Ainsi, comme le soulignait Rothbard, de même que le socialisme ne peut pas être réformé mais doit être aboli pour atteindre la prospérité, l’institution d’un État ne peut être réformée mais doit être abolie pour obtenir justice et protection. « La défense dans la société libre (y compris les services de défense de la personne et de la propriété tels que la protection de la police et les verdicts judiciaires), » conclut Rothbard, « devrait être fournie par des personnes ou entreprises qui a) ont gagné leur revenu sur base volontaire plutôt que par la contrainte, et b) ne s’accordent pas – comme pour l’État – un monopole obligatoire de la protection par la police ou la justice… les entreprises de défense devraient aussi être en libre concurrence et non coercitives envers les gens paisibles, comme tous les autres fournisseurs de biens et services du marché libre.

Les services de défense, comme tous les autres services, seraient commerciaux, et seulement commerciaux. » [3] En d’autres termes, chaque propriétaire privé pourrait profiter des avantages de la division du travail et chercher à mieux protéger ses biens que par l’auto-défense, en coopération avec d’autres propriétaires et leurs biens.
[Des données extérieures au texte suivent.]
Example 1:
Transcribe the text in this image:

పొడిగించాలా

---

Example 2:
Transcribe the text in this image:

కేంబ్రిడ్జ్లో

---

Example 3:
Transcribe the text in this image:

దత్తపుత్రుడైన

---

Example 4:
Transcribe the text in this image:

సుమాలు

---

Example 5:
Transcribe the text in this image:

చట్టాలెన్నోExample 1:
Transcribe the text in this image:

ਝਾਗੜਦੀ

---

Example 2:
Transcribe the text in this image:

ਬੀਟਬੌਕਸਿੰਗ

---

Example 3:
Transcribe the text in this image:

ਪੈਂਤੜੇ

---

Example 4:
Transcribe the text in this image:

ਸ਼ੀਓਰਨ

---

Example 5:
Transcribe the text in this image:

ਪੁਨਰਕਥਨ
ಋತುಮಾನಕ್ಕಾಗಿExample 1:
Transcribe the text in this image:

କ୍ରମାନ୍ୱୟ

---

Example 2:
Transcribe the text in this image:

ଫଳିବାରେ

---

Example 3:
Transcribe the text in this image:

Chacun peut acheter, vendre ou sinon passer un contrat avec des tiers en matière de services de protection et de services judiciaires. On peut à tout moment interrompre unilatéralement une telle coopération avec autrui et retourner à une défense autonome, ou modifier ses affiliations protectrices.

 

Hans-Hermann Hoppe

[1] Ludwig von Mises, Socialism (Indianapolis: Liberty Classics, 1981); Hans-Hermann Hoppe, A Theory of Socialism and Capitalism (Boston: Kluwer, 1989), chap. 6.

[2] Murray N. Rothbard, The Ethics of Liberty (New York: New York University Press, 1998), esp. chaps. 22 and 23.

[3] Murray N. Rothbard, Power and Market (Kansas City: Sheed Andrews and McMeel, 1977), p. 2.